— Your task —
Repeat the data below in full and exactly.

— Source material —
□ □ □
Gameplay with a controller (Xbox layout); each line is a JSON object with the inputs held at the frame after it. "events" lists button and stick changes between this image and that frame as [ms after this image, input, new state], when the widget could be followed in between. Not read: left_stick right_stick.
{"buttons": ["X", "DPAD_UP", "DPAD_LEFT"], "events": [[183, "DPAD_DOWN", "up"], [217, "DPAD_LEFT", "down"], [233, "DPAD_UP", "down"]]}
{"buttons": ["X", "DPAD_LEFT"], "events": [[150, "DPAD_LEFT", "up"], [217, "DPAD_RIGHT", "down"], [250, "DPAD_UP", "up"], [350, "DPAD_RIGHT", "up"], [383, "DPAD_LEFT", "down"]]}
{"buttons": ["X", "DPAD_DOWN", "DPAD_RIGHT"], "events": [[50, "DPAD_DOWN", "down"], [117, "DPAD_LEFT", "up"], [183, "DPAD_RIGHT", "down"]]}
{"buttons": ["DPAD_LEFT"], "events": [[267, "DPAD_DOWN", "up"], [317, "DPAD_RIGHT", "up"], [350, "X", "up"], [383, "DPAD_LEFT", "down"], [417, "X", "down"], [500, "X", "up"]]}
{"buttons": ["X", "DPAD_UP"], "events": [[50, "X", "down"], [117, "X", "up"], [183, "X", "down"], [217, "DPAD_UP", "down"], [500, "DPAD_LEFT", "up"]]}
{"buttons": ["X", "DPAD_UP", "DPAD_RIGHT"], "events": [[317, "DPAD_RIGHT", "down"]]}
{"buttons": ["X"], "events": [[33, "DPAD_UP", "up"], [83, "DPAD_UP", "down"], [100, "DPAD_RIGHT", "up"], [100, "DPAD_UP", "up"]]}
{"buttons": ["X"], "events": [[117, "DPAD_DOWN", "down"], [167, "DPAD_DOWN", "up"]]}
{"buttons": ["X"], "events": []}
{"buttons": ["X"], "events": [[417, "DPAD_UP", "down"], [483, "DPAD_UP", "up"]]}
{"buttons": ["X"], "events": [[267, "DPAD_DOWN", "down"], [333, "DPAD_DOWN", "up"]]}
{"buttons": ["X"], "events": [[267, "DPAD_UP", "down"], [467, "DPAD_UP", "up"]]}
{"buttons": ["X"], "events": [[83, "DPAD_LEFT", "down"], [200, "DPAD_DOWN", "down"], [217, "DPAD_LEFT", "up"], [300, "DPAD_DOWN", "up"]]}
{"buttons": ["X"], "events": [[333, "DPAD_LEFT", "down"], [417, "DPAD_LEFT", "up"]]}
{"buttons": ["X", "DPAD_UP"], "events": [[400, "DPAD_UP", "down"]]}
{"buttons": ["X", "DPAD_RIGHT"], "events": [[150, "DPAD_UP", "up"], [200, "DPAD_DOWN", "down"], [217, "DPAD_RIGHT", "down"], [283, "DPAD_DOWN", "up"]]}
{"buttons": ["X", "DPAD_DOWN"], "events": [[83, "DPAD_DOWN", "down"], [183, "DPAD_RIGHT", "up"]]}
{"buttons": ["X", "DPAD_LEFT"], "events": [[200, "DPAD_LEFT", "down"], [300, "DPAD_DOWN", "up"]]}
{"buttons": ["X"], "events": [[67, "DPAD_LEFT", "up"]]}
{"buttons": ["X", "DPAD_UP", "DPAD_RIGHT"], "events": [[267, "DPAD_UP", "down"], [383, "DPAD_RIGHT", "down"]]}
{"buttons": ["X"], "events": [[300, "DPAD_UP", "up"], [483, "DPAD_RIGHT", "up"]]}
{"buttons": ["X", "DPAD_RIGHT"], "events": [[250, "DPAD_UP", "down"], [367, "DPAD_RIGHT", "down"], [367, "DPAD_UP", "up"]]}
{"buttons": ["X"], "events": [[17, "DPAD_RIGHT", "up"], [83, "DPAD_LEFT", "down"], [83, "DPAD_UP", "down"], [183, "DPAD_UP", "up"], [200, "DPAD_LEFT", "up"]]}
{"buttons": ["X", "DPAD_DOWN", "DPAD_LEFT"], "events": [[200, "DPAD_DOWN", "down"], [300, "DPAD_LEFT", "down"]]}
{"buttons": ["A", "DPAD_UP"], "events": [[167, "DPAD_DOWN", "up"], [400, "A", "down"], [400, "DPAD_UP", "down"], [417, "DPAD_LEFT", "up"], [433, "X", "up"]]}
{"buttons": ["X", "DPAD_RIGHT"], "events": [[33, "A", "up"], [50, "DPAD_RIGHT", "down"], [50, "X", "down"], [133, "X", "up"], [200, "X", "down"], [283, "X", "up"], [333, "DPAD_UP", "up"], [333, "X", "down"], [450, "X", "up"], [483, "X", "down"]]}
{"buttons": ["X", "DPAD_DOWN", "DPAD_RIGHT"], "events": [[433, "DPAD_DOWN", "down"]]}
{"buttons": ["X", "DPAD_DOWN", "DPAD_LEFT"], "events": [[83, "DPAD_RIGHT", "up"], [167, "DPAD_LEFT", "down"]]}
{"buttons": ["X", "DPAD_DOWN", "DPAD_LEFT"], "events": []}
□ □ □
— Exercise answer —
Gameplay with a controller (Xbox layout); each line is a JSON object with the inputs held at the frame after it. "events" lists button and stick changes between this image and that frame as [ms after this image, input, new state], when the widget could be followed in between. Not read: left_stick right_stick.
{"buttons": ["X", "DPAD_UP", "DPAD_LEFT"], "events": [[183, "DPAD_DOWN", "up"], [217, "DPAD_LEFT", "down"], [233, "DPAD_UP", "down"]]}
{"buttons": ["X", "DPAD_LEFT"], "events": [[150, "DPAD_LEFT", "up"], [217, "DPAD_RIGHT", "down"], [250, "DPAD_UP", "up"], [350, "DPAD_RIGHT", "up"], [383, "DPAD_LEFT", "down"]]}
{"buttons": ["X", "DPAD_DOWN", "DPAD_RIGHT"], "events": [[50, "DPAD_DOWN", "down"], [117, "DPAD_LEFT", "up"], [183, "DPAD_RIGHT", "down"]]}
{"buttons": ["DPAD_LEFT"], "events": [[267, "DPAD_DOWN", "up"], [317, "DPAD_RIGHT", "up"], [350, "X", "up"], [383, "DPAD_LEFT", "down"], [417, "X", "down"], [500, "X", "up"]]}
{"buttons": ["X", "DPAD_UP"], "events": [[50, "X", "down"], [117, "X", "up"], [183, "X", "down"], [217, "DPAD_UP", "down"], [500, "DPAD_LEFT", "up"]]}
{"buttons": ["X", "DPAD_UP", "DPAD_RIGHT"], "events": [[317, "DPAD_RIGHT", "down"]]}
{"buttons": ["X"], "events": [[33, "DPAD_UP", "up"], [83, "DPAD_UP", "down"], [100, "DPAD_RIGHT", "up"], [100, "DPAD_UP", "up"]]}
{"buttons": ["X"], "events": [[117, "DPAD_DOWN", "down"], [167, "DPAD_DOWN", "up"]]}
{"buttons": ["X"], "events": []}
{"buttons": ["X"], "events": [[417, "DPAD_UP", "down"], [483, "DPAD_UP", "up"]]}
{"buttons": ["X"], "events": [[267, "DPAD_DOWN", "down"], [333, "DPAD_DOWN", "up"]]}
{"buttons": ["X"], "events": [[267, "DPAD_UP", "down"], [467, "DPAD_UP", "up"]]}
{"buttons": ["X"], "events": [[83, "DPAD_LEFT", "down"], [200, "DPAD_DOWN", "down"], [217, "DPAD_LEFT", "up"], [300, "DPAD_DOWN", "up"]]}
{"buttons": ["X"], "events": [[333, "DPAD_LEFT", "down"], [417, "DPAD_LEFT", "up"]]}
{"buttons": ["X", "DPAD_UP"], "events": [[400, "DPAD_UP", "down"]]}
{"buttons": ["X", "DPAD_RIGHT"], "events": [[150, "DPAD_UP", "up"], [200, "DPAD_DOWN", "down"], [217, "DPAD_RIGHT", "down"], [283, "DPAD_DOWN", "up"]]}
{"buttons": ["X", "DPAD_DOWN"], "events": [[83, "DPAD_DOWN", "down"], [183, "DPAD_RIGHT", "up"]]}
{"buttons": ["X", "DPAD_LEFT"], "events": [[200, "DPAD_LEFT", "down"], [300, "DPAD_DOWN", "up"]]}
{"buttons": ["X"], "events": [[67, "DPAD_LEFT", "up"]]}
{"buttons": ["X", "DPAD_UP", "DPAD_RIGHT"], "events": [[267, "DPAD_UP", "down"], [383, "DPAD_RIGHT", "down"]]}
{"buttons": ["X"], "events": [[300, "DPAD_UP", "up"], [483, "DPAD_RIGHT", "up"]]}
{"buttons": ["X", "DPAD_RIGHT"], "events": [[250, "DPAD_UP", "down"], [367, "DPAD_RIGHT", "down"], [367, "DPAD_UP", "up"]]}
{"buttons": ["X"], "events": [[17, "DPAD_RIGHT", "up"], [83, "DPAD_LEFT", "down"], [83, "DPAD_UP", "down"], [183, "DPAD_UP", "up"], [200, "DPAD_LEFT", "up"]]}
{"buttons": ["X", "DPAD_DOWN", "DPAD_LEFT"], "events": [[200, "DPAD_DOWN", "down"], [300, "DPAD_LEFT", "down"]]}
{"buttons": ["A", "DPAD_UP"], "events": [[167, "DPAD_DOWN", "up"], [400, "A", "down"], [400, "DPAD_UP", "down"], [417, "DPAD_LEFT", "up"], [433, "X", "up"]]}
{"buttons": ["X", "DPAD_RIGHT"], "events": [[33, "A", "up"], [50, "DPAD_RIGHT", "down"], [50, "X", "down"], [133, "X", "up"], [200, "X", "down"], [283, "X", "up"], [333, "DPAD_UP", "up"], [333, "X", "down"], [450, "X", "up"], [483, "X", "down"]]}
{"buttons": ["X", "DPAD_DOWN", "DPAD_RIGHT"], "events": [[433, "DPAD_DOWN", "down"]]}
{"buttons": ["X", "DPAD_DOWN", "DPAD_LEFT"], "events": [[83, "DPAD_RIGHT", "up"], [167, "DPAD_LEFT", "down"]]}
{"buttons": ["X", "DPAD_DOWN", "DPAD_LEFT"], "events": []}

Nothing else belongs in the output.